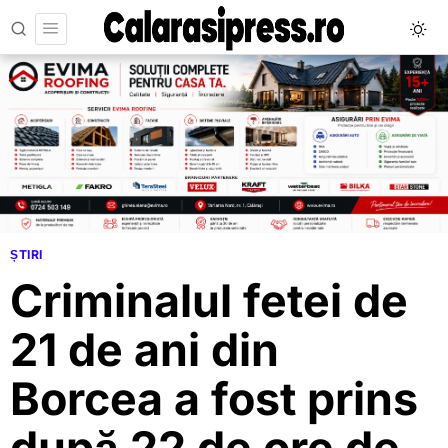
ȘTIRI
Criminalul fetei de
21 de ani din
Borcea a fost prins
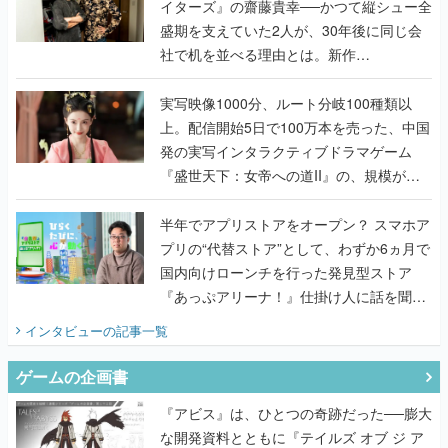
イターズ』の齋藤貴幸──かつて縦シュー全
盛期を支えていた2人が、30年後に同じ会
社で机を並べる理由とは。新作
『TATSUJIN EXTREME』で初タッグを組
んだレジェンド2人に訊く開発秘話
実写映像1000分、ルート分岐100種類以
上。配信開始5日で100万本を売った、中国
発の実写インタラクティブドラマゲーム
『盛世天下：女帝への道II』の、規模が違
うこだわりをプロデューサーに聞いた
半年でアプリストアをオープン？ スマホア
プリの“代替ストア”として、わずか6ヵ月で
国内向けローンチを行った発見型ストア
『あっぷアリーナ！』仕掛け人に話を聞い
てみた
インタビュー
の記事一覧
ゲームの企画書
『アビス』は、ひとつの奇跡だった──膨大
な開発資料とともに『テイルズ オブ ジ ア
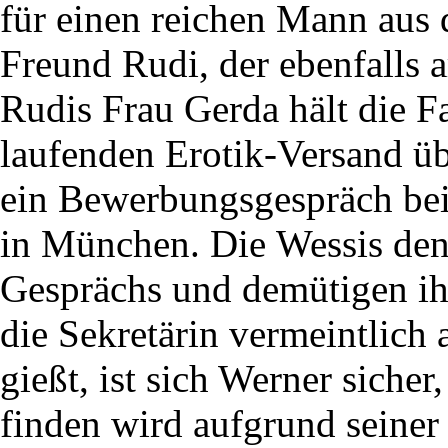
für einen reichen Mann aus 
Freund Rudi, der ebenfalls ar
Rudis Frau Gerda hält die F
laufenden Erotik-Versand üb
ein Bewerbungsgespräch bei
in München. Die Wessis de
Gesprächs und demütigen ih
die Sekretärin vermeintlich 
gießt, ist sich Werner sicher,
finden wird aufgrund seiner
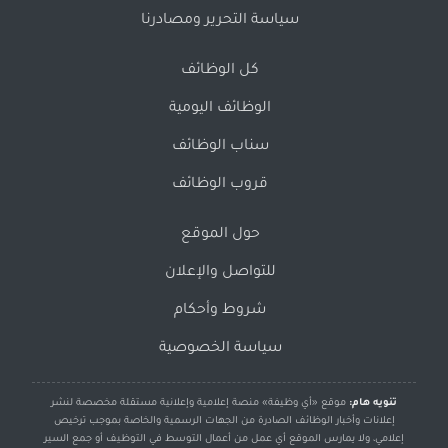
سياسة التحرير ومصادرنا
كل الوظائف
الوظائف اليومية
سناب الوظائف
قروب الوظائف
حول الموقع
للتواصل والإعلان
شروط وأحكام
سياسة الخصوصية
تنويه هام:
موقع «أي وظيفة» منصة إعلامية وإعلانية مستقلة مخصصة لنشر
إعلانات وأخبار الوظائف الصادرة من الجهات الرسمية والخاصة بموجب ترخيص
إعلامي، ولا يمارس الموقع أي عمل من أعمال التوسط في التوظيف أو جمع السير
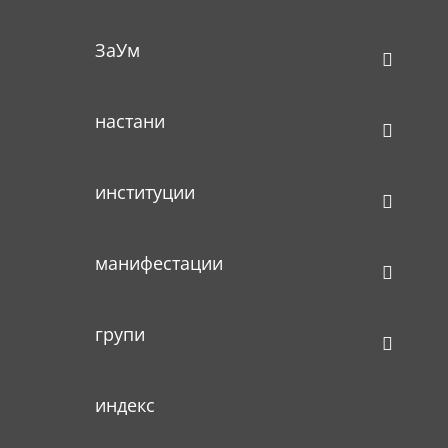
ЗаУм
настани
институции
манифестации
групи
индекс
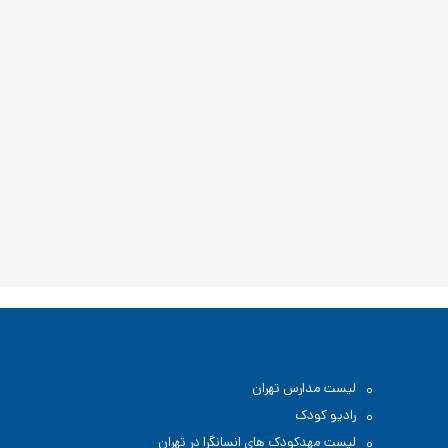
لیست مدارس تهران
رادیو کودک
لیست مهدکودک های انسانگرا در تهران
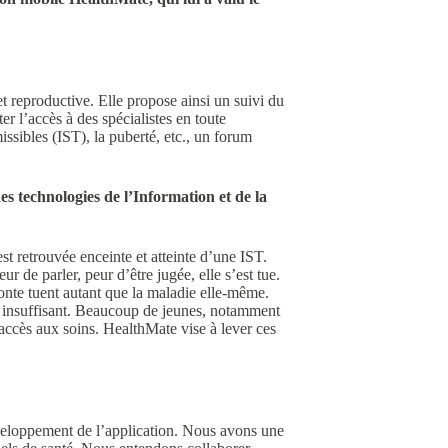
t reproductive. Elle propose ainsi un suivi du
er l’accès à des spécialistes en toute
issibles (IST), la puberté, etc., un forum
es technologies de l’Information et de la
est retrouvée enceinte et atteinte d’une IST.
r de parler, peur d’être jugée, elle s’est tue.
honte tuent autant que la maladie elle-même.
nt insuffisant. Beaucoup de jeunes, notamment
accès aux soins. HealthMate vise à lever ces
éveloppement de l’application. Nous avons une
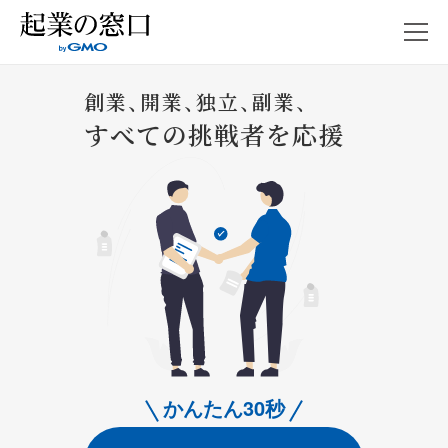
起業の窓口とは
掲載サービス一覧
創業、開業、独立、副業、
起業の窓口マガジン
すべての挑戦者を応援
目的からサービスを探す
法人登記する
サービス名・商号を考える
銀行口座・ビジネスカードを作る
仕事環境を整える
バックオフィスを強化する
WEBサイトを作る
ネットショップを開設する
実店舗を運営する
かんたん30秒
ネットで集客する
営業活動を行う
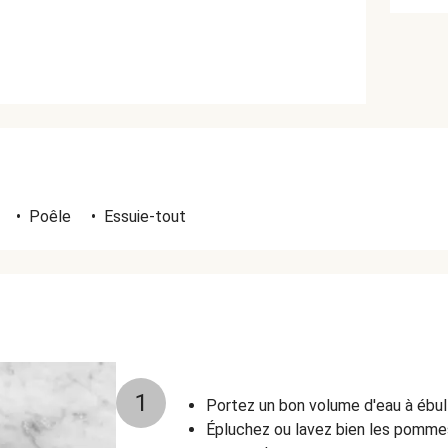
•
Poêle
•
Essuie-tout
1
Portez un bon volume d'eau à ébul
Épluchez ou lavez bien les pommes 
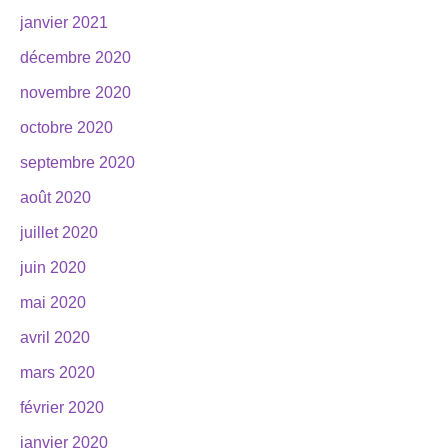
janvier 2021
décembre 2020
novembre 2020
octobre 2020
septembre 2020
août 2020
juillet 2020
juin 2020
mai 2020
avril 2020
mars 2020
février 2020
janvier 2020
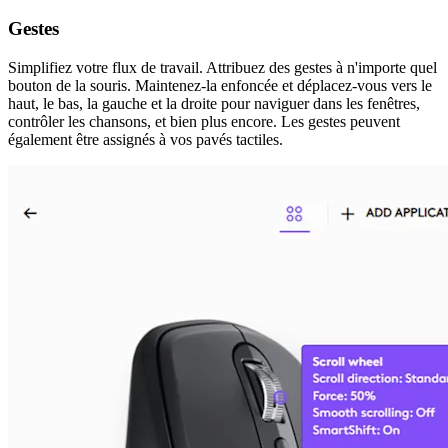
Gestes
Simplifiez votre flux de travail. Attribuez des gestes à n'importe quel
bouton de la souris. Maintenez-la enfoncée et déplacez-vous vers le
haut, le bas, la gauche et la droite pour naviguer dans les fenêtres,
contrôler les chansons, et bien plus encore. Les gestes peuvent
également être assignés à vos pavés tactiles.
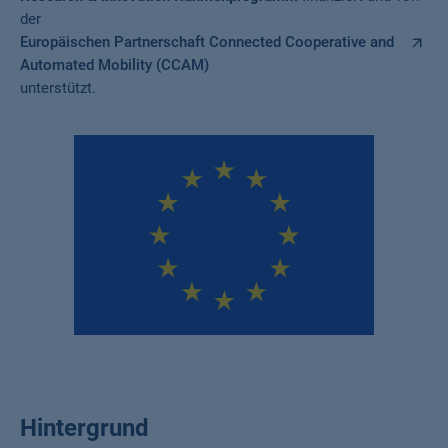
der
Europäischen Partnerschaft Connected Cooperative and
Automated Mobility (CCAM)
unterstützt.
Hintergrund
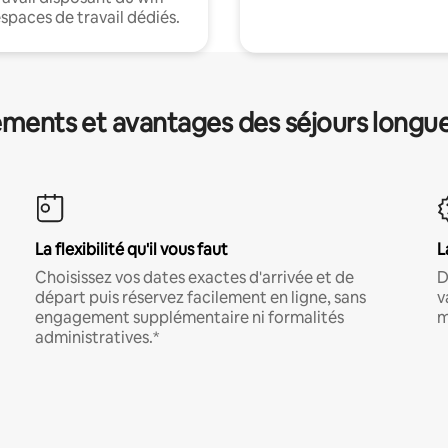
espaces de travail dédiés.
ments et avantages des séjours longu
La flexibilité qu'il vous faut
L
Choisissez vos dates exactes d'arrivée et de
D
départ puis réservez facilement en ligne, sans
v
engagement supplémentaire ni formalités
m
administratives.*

========================================

*Request*.
Where an entry contains an image, leave the image out; otherwise retype everything exactly.

*Response to the exercise*.
ȘTIRI
Criminalul fetei de
21 de ani din
Borcea a fost prins
イターズ』の齋藤貴幸──かつて縦シュー全
盛期を支えていた2人が、30年後に同じ会
社で机を並べる理由とは。新作
『TATSUJIN EXTREME』で初タッグを組
んだレジェンド2人に訊く開発秘話
実写映像1000分、ルート分岐100種類以
上。配信開始5日で100万本を売った、中国
発の実写インタラクティブドラマゲーム
『盛世天下：女帝への道II』の、規模が違
うこだわりをプロデューサーに聞いた
半年でアプリストアをオープン？ スマホア
プリの“代替ストア”として、わずか6ヵ月で
国内向けローンチを行った発見型ストア
『あっぷアリーナ！』仕掛け人に話を聞い
てみた
インタビュー
の記事一覧
ゲームの企画書
『アビス』は、ひとつの奇跡だった──膨大
な開発資料とともに『テイルズ オブ ジ ア
für einen reichen Mann aus 
Freund Rudi, der ebenfalls ar
Rudis Frau Gerda hält die F
laufenden Erotik-Versand üb
ein Bewerbungsgespräch bei
in München. Die Wessis de
Gesprächs und demütigen ih
die Sekretärin vermeintlich 
gießt, ist sich Werner sicher,
finden wird aufgrund seiner
سياسة التحرير ومصادرنا
كل الوظائف
الوظائف اليومية
سناب الوظائف
قروب الوظائف
حول الموقع
للتواصل والإعلان
شروط وأحكام
سياسة الخصوصية
تنويه هام:
موقع «أي وظيفة» منصة إعلامية وإعلانية مستقلة مخصصة لنشر
إعلانات وأخبار الوظائف الصادرة من الجهات الرسمية والخاصة بموجب ترخيص
إعلامي، ولا يمارس الموقع أي عمل من أعمال التوسط في التوظيف أو جمع السير
ЗаУм
настани
институции
манифестации
групи
индекс
لیست مدارس تهران
رادیو کودک
لیست مهدکودک های انسانگرا در تهران
t reproductive. Elle propose ainsi un suivi du
er l’accès à des spécialistes en toute
issibles (IST), la puberté, etc., un forum
es technologies de l’Information et de la
est retrouvée enceinte et atteinte d’une IST.
r de parler, peur d’être jugée, elle s’est tue.
honte tuent autant que la maladie elle-même.
nt insuffisant. Beaucoup de jeunes, notamment
accès aux soins. HealthMate vise à lever ces
éveloppement de l’application. Nous avons une
起業の窓口とは
掲載サービス一覧
創業、開業、独立、副業、
起業の窓口マガジン
すべての挑戦者を応援
目的からサービスを探す
法人登記する
サービス名・商号を考える
銀行口座・ビジネスカードを作る
仕事環境を整える
バックオフィスを強化する
WEBサイトを作る
ネットショップを開設する
実店舗を運営する
かんたん30秒
ネットで集客する
営業活動を行う
•
Poêle
•
Essuie-tout
1
Portez un bon volume d'eau à ébul
Épluchez ou lavez bien les pommes 
janvier 2021
décembre 2020
novembre 2020
octobre 2020
septembre 2020
août 2020
juillet 2020
juin 2020
mai 2020
avril 2020
mars 2020
février 2020
janvier 2020
Gestes
Simplifiez votre flux de travail. Attribuez des gestes à n'importe quel
bouton de la souris. Maintenez-la enfoncée et déplacez-vous vers le
haut, le bas, la gauche et la droite pour naviguer dans les fenêtres,
contrôler les chansons, et bien plus encore. Les gestes peuvent
également être assignés à vos pavés tactiles.
der
Europäischen Partnerschaft Connected Cooperative and
Automated Mobility (CCAM)
unterstützt.
Hintergrund
espaces de travail dédiés.
ments et avantages des séjours longu
La flexibilité qu'il vous faut
L
Choisissez vos dates exactes d'arrivée et de
D
départ puis réservez facilement en ligne, sans
v
engagement supplémentaire ni formalités
m
administratives.*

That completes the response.